The new model can predict the oxidation rates of pure or mixed (different degradation levels) polyamide
12 using two easily available parameters: materials density and oxidation time. The predicted degradations
from the proposed kinetic model match on average 89.53% with the actual SLS degradation rates, in
contrast to a 34.48% accuracy from a conventional aging model. We found that the laser effects are 4-time
stronger than oxygen effects on polyamide 12 degradation. Furthermore, we identified the influences of the
coupled oxygen and laser effects in SLS and preheating temperatures on the degradation rates.
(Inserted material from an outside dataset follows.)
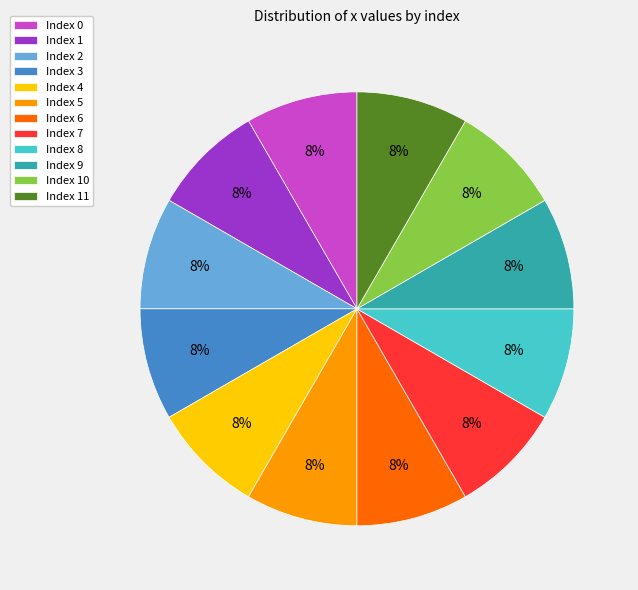

How many slices are in this pie chart?

12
The findings
provide a first-instance knowledge of quantitative material degradation related to the estimated parameters,
and insights to reduce degradation in SLS. This work established a novel effective model to obtain the
kinetic scheme of polyamide 12 degradation to aid future studies of materials degradation and reuse in the
SLS process.
Declaration of Competing Interest
The authors declare that they have no known competing financial interests or personal relationships
that could have appeared to influence the work reported in this paper.
Acknowledgments
This work was supported in part by National Science Foundation Award 1953155.